Endpoint Security Solutions


Here are several types of endpoint security solutions that are being used successfully to address endpoint security challenges in the cloud.

Endpoint Detection and Response (EDR) Tools

EDR tools collect and analyze threat information from identified endpoints, look for anomalous behavior indicative of security breaches, improve response times, and help security teams mitigate and eradicate threats. All major vendors providing EDR technology provide agents that can be deployed on a range of cloud endpoints.

However, EDR tools have some drawbacks. It requires an in-house security team with time and specialized expertise, both of which are often in short supply.

Managed Detection and Response (MDR) Services

MDR services are a collection of network-based, host-based, and endpoint-based security technologies managed by third-party providers for client organizations. MDR solutions are inherently cloud-based because they need to be managed by a third-party provider, and so they are highly suited to securing cloud endpoints.


MDR services are primarily focused on detecting and responding to threats. They can also complement in-house security capabilities by providing access to outsourced security experts. This makes it ideal for companies that do not have a designated incident response team within the company.

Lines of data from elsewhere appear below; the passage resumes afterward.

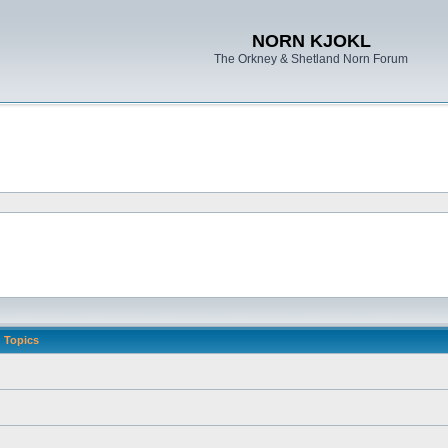
NORN KJOKL
The Orkney & Shetland Norn Forum
Topics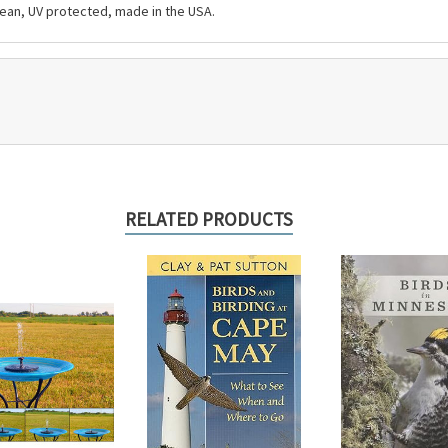
clean, UV protected, made in the USA.
RELATED PRODUCTS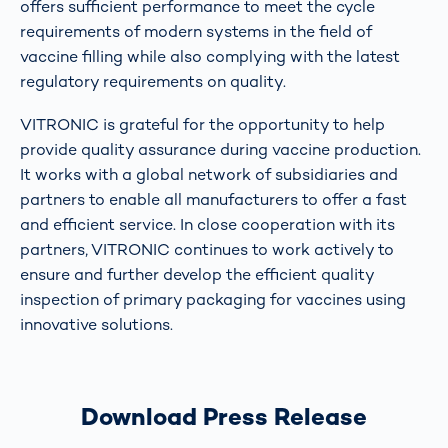
offers sufficient performance to meet the cycle
requirements of modern systems in the field of
vaccine filling while also complying with the latest
regulatory requirements on quality.
VITRONIC is grateful for the opportunity to help
provide quality assurance during vaccine production.
It works with a global network of subsidiaries and
partners to enable all manufacturers to offer a fast
and efficient service. In close cooperation with its
partners, VITRONIC continues to work actively to
ensure and further develop the efficient quality
inspection of primary packaging for vaccines using
innovative solutions.
Download Press Release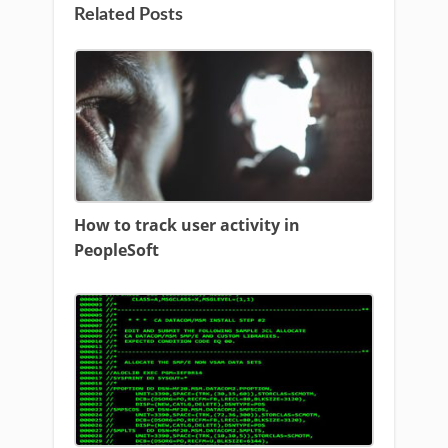
Related Posts
How to track user activity in
PeopleSoft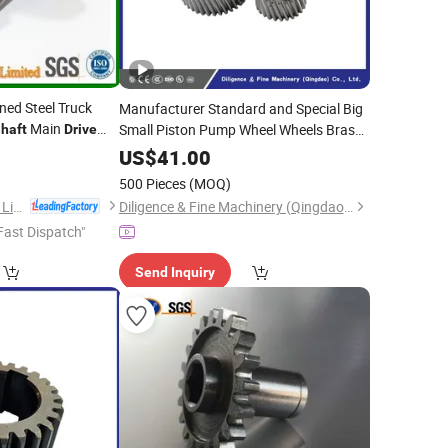
ned Steel Truck
Manufacturer Standard and Special Big
Main
Small Piston Pump Wheel Wheels Brass
haft
Drive
Steel
Spur Sprocket
Drive
Gear
Gears
US$
41.00
Shafts
500 Pieces
(MOQ)
HK AA Industrial Co., Limited
Diligence & Fine Machinery (Qingdao) Co., Ltd.
Fast Dispatch"
Send Inquiry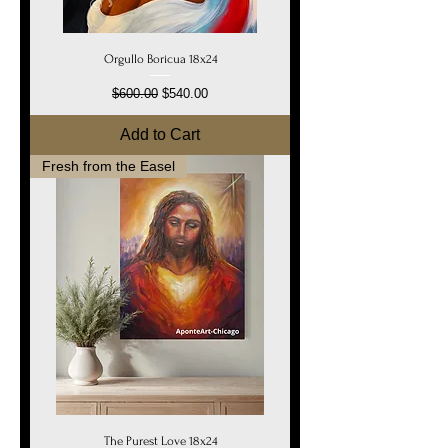
Orgullo Boricua 18x24
Regular Price
Sale Price
$600.00
$540.00
Add to Cart
Fresh from the Easel
The Purest Love 18x24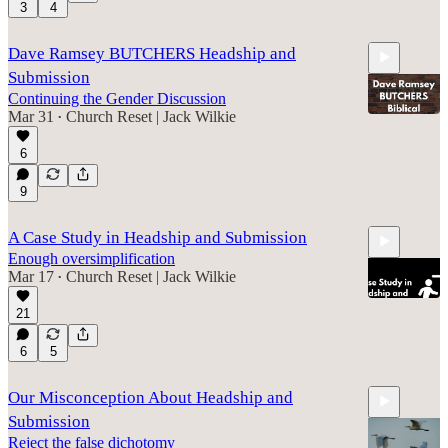
3
4
6:26
Dave Ramsey BUTCHERS Headship and
Submission
Continuing the Gender Discussion
Mar 31
Church Reset | Jack Wilkie
•
6
20:21
9
A Case Study in Headship and Submission
Enough oversimplification
Mar 17
Church Reset | Jack Wilkie
•
21
6
5
7:42
Our Misconception About Headship and
Submission
Reject the false dichotomy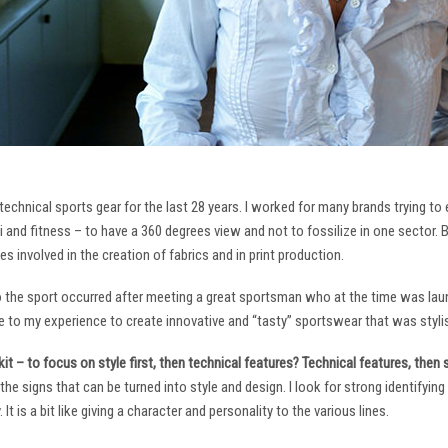
technical sports gear for the last 28 years. I worked for many brands trying to
i and fitness – to have a 360 degrees view and not to fossilize in one sector. 
ies involved in the creation of fabrics and in print production.
to the sport occurred after meeting a great sportsman who at the time was laun
to my experience to create innovative and “tasty” sportswear that was stylis
it – to focus on style first, then technical features? Technical features, then
it the signs that can be turned into style and design. I look for strong identifyi
It is a bit like giving a character and personality to the various lines.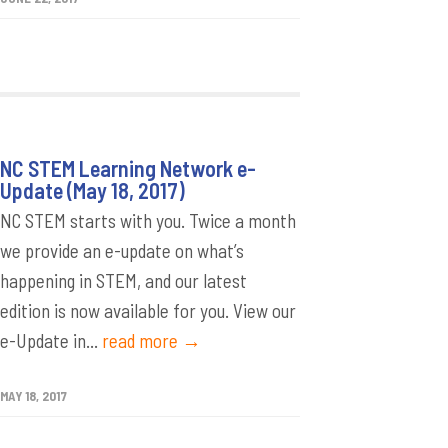
NC STEM Learning Network e-
Update (May 18, 2017)
NC STEM starts with you. Twice a month
we provide an e-update on what’s
happening in STEM, and our latest
edition is now available for you. View our
e-Update in...
read more →
MAY 18, 2017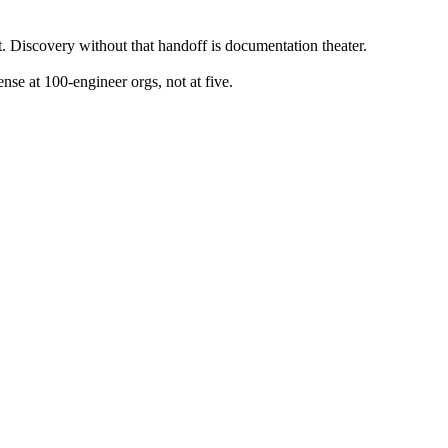
t. Discovery without that handoff is documentation theater.
se at 100-engineer orgs, not at five.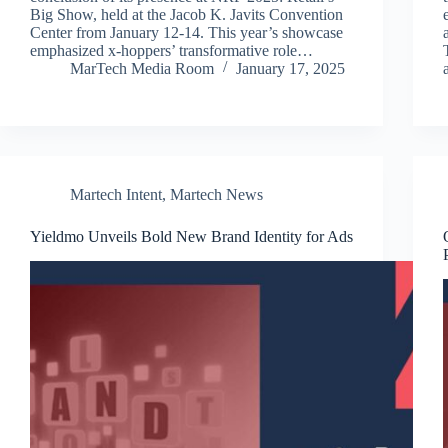
Big Show, held at the Jacob K. Javits Convention
Center from January 12-14. This year’s showcase
emphasized x-hoppers’ transformative role…
MarTech Media Room
January 17, 2025
Martech Intent
,
Martech News
Yieldmo Unveils Bold New Brand Identity for Ads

For many organizations, MDR bridges the ongoing cybersecurity skills gap while providing the endpoint security technology needed to protect the network.

Extended Detection and Response (XDR) Platforms

An XDR platform provides integrated security on a single platform to detect and respond to threats across endpoints and networks. It eliminates data silos, detecting sophisticated attacks by automatically collecting and correlating data from all connected security layers.


XDR enhances endpoint security by combining endpoint monitoring with network monitoring and additional data from cloud environments. It goes far beyond actively managed endpoints, to provide more robust security capabilities. When a threat is detected, an automated process can automatically respond and alert the security team to enable further investigation.


XDR platforms capture data from the entire IT environment, both on-premises and in the cloud, enabling holistic protection for endpoints wherever they are deployed.

Conclusion


In this article, I explained the basics of endpoint security in the public cloud and private cloud, and showed how modern endpoint security solutions can help secure cloud resources:


  • Endpoint Detection and Response (EDR) Tools - deployed on cloud resources, enabling rapid investigation and response to breaches as they happen.

  • Managed Detection and Response (MDR) Services - supporting in-house security teams with threat hunting and incident response services.

  • Extended Detection and Response (XDR) Platforms - collecting and analyzing data from across a cloud environment to identify evasive threats affecting endpoints and other systems.


I hope this will be useful as you improve the security posture of your cloud-based and cloud-connected endpoints.